Here are links to resources mentioned in my talk.
- TEDx videos: “Who can fix health care? Let patients help.” It amazes me that the two of us knew nothing about each other’s talk, but these talks fit together as if they were choreographed:
- Al Mulley’s talk at TEDx Dartmouth, March 2011: Who Can Fix Health Care?
- My talk at TEDx Maastricht, a few weeks later: Let Patients Help
- Engagement Behavior Framework from the Center for Advancing Health (CFAH). This model, announced in May, is valuable as our movement grows: “Okay, we agree that it’s good to have engaged patients. What specifically does that mean? How can we get to work?” CFAH’s framework answers it:
- Here’s the text of Jessie Gruman’s speech introducing it at ICSI, May 2011
- Two-page summary of the framework (PDF). (It’s included in the text above, but worthy of its own link.)
- “The burning platform” – the urgent case for action: the Kaiser Family Foundation’s graph of health costs vs employee wages. (Thanks to the American Board of Internal Medicine Foundation for drawing my attention to this chart.)
- No matter what’s the cause of this trend, it’s inexorable and it’s deadly: it’s driving more and more people to be uninsured (50 million in the US) and more and more people to have high deductible health plans.
- And no matter what happens as the US health reform bill rolls out, somebody, somewhere will be paying these costs. The costs are the problem and the costs are real.
- SDM has been shown repeatedly to reduce costs overall – for whatever reason, well informed patients usually choose less invasive, less expensive options.

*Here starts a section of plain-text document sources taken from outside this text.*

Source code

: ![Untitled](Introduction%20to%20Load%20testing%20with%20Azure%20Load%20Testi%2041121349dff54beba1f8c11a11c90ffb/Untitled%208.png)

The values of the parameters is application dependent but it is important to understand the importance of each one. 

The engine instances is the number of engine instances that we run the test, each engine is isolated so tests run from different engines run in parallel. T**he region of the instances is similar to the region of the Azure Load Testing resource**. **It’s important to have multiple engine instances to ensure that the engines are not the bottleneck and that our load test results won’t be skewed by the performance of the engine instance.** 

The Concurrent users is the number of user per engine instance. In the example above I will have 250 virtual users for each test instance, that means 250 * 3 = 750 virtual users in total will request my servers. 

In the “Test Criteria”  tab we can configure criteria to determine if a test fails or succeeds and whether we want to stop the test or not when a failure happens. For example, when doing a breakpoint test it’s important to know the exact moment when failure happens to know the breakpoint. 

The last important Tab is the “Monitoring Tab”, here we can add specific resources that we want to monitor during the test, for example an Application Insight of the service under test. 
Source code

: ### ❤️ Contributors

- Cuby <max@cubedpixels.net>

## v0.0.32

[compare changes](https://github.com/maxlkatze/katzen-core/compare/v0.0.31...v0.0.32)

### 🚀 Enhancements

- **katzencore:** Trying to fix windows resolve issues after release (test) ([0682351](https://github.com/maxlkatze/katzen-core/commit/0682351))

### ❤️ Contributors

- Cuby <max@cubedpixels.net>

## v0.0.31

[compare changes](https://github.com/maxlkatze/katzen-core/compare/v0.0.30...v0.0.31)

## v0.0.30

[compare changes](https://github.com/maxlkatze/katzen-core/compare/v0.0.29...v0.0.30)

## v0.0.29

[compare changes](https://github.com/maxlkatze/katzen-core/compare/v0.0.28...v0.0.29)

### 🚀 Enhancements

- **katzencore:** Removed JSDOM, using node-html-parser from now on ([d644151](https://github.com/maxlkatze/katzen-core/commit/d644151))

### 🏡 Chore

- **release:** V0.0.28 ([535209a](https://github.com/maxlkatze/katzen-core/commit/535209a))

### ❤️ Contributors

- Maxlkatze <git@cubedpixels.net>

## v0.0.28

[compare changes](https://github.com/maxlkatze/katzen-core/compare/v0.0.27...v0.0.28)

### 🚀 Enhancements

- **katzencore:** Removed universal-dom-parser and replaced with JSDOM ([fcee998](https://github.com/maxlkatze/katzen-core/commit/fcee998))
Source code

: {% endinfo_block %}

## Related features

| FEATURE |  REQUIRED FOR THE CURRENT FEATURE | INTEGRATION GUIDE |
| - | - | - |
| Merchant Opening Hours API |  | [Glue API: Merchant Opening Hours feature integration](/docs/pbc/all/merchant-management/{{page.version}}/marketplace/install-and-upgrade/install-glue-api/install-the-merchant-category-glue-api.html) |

- More to the point, though, as more and more decisions are pushed onto the consumer / patient, we must equip them with the information to make informed decisions. Otherwise they’ll be making … uninformed decisions. And that won’t help anyone.
- Look at that cost curve again. Do we really want less informed decision makers driving that truck? That would be called “out of control.”
- 15,000 accidental Medicare deaths per month – a good solid blog post about the Inspector General’s report, Nov. 2010, publishing this result.
- Yes, Medicare patients have a 1 in 70 chance they’ll die accidentally while hospitalized for anything.
- The report also found a 1 in THREE chance of significant accidental harm.
- In my view, any SDM process must take into account the strong risk of accidental death or harm. How else can we compare that against the option of “watchful waiting,” i.e. don’t hospitalize yet, maybe later?
- Look at it this way:
- Imagine you’re on one side of a canyon, and you’ve got a problem to solve, and the solution is on the other side.
- To get there, you ride a gondola. No problem, right? A little wobbly and scary – like being hospitalized – but you can handle it.
- Now imagine you learn this: 1 in 70 passengers falls to their death, and 1 in 3 is injured en route.
- Kinda changes your consideration about whether to hop on board, eh?
Can any treatment decision be fully informed without full awareness of this?
As I always say: I was saved by great healthcare, including clinicians who at every opportunity encouraged me to be fully informed and fully engaged. It didn’t go perfect, but it went well. All I want is for every man, woman, child and elder to have the same shot at damn good healthcare. And I say, that requires informed medical decision making.